Turn the rows from the line with "as value=32 unit=°C" to the line with "It says value=92 unit=kg", both included, into a JSON list of strings with one string per line. Leave out any blank lines.

Records from a data source
<<<<

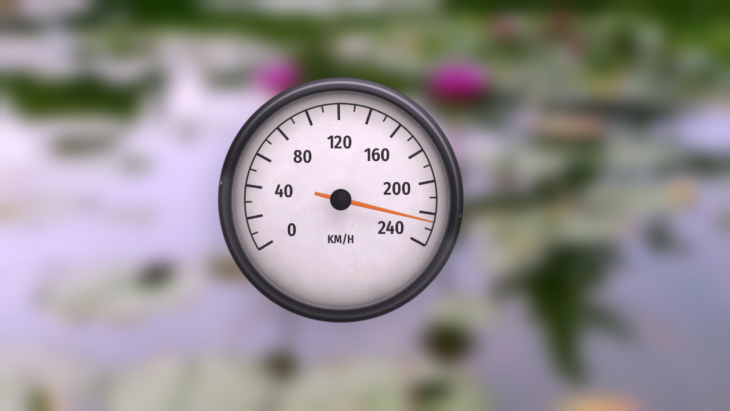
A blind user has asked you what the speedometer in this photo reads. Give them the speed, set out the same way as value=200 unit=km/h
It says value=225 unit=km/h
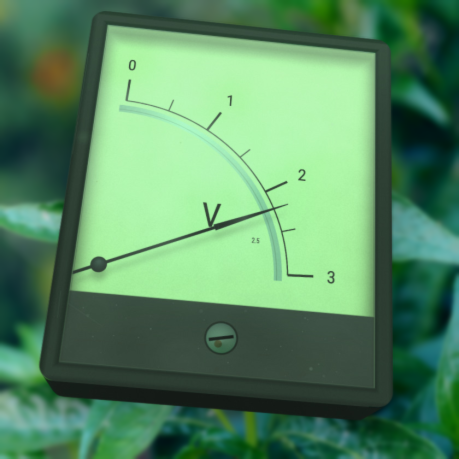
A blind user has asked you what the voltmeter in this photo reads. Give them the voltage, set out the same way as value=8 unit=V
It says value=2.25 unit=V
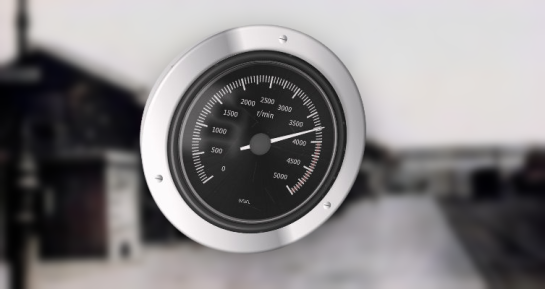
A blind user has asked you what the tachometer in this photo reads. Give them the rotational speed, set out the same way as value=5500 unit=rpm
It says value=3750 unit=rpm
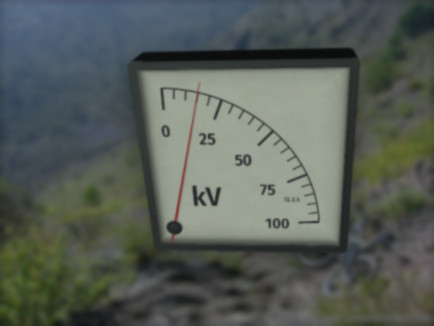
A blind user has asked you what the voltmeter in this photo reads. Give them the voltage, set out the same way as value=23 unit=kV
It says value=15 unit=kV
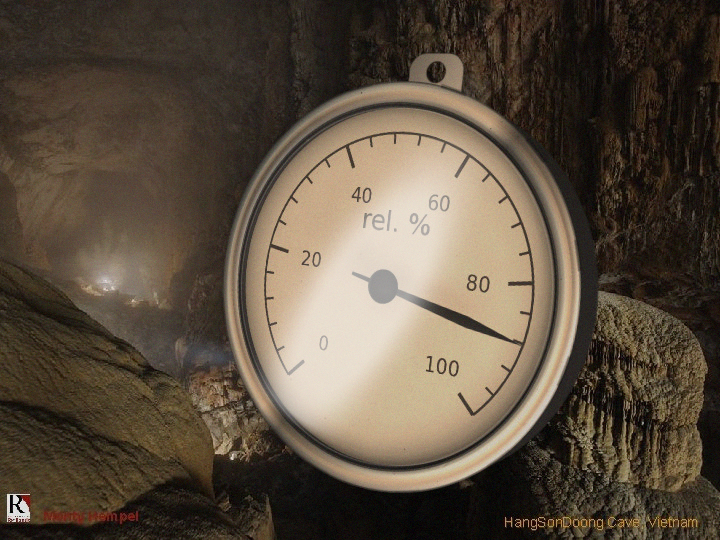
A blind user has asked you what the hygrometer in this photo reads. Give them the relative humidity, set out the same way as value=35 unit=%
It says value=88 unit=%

>>>>
<<<<

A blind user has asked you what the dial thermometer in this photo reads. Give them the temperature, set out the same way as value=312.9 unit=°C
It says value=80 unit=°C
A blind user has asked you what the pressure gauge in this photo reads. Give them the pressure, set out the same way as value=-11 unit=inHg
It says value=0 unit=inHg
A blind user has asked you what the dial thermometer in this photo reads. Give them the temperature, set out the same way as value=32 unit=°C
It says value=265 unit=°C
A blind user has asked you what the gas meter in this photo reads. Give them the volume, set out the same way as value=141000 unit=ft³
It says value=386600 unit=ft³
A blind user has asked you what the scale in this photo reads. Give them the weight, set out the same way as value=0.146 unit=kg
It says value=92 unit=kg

>>>>

### EXERCISE SOLUTION
[
  "A blind user has asked you what the dial thermometer in this photo reads. Give them the temperature, set out the same way as value=32 unit=°C",
  "It says value=265 unit=°C",
  "A blind user has asked you what the gas meter in this photo reads. Give them the volume, set out the same way as value=141000 unit=ft³",
  "It says value=386600 unit=ft³",
  "A blind user has asked you what the scale in this photo reads. Give them the weight, set out the same way as value=0.146 unit=kg",
  "It says value=92 unit=kg"
]